The Correct Option is D

If A is a skew symmetric matrix, it means that A is a square matrix such that \(A^T = -A\), where \(A^T\) is the transpose of matrix A.
Now, let's consider the power \(A^{2021}\)
Since A is skew symmetric, we can observe the pattern in the powers of A:
\(A^1 = A\)
\(A^2 = A \cdot A = A^T \cdot A = (-A) \cdot A = -A^2\)
\(A^3 = A \cdot A^2 = A \cdot (-A^2) = -(A \cdot A^2) = -A^3\)
From the pattern, we can deduce that \(A^k = (-1)^{k-1} \cdot A^k\), where k is an odd positive integer.

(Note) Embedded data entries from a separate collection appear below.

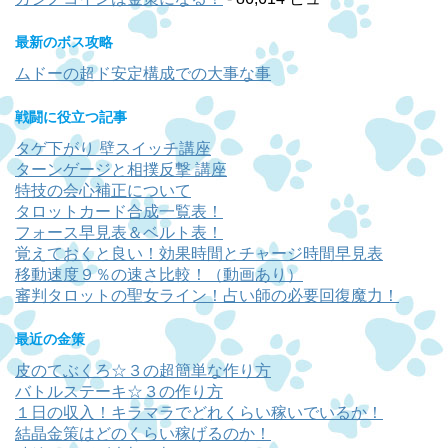
最新のボス攻略
ムドーの超ド安定構成での大事な事
戦闘に役立つ記事
タゲ下がり 壁スイッチ講座
ターンゲージと相撲反撃 講座
特技の会心補正について
タロットカード合成一覧表！
フォース早見表＆ベルト表！
覚えておくと良い！効果時間とチャージ時間早見表
移動速度９％の速さ比較！（動画あり）
審判タロットの聖女ライン！占い師の必要回復魔力！
最近の金策
皮のてぶくろ☆３の超簡単な作り方
バトルステーキ☆３の作り方
１日の収入！キラマラでどれくらい稼いでいるか！
結晶金策はどのくらい稼げるのか！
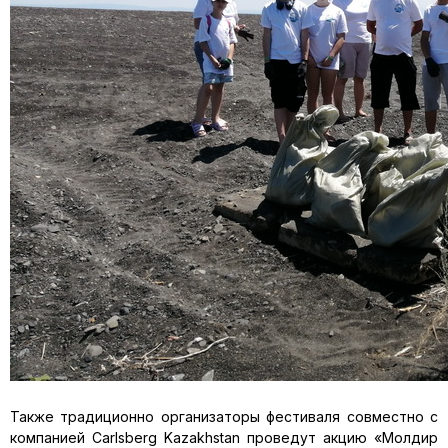
Также традиционно организаторы фестиваля совместно с
компанией Carlsberg Kazakhstan проведут акцию «Молдир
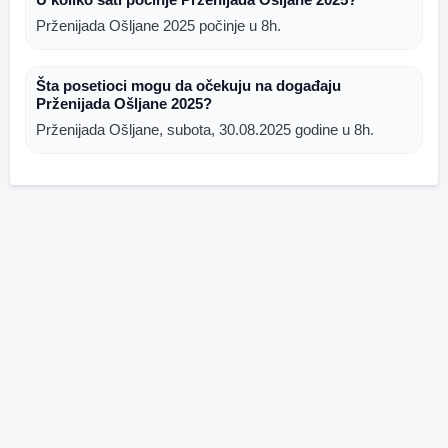
Prženijada Ošljane 2025 počinje u 8h.
Šta posetioci mogu da očekuju na događaju
Prženijada Ošljane 2025?
Prženijada Ošljane, subota, 30.08.2025 godine u 8h.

In the case of \(A^{2021}\), since 2021 is an odd number, we have:
\(A^{2021} = (-1)^{2021-1} \cdot A^{2021} = (-1)^{2020} \cdot A^{2021} = 1 \cdot A^{2021} = A^{2021}\)
This means that \(A^{2021}\) is equal to itself, which implies that \(A^{2021}\) is a skew symmetric matrix.
Therefore, the correct option is (D) Skew Symmetric Matrix.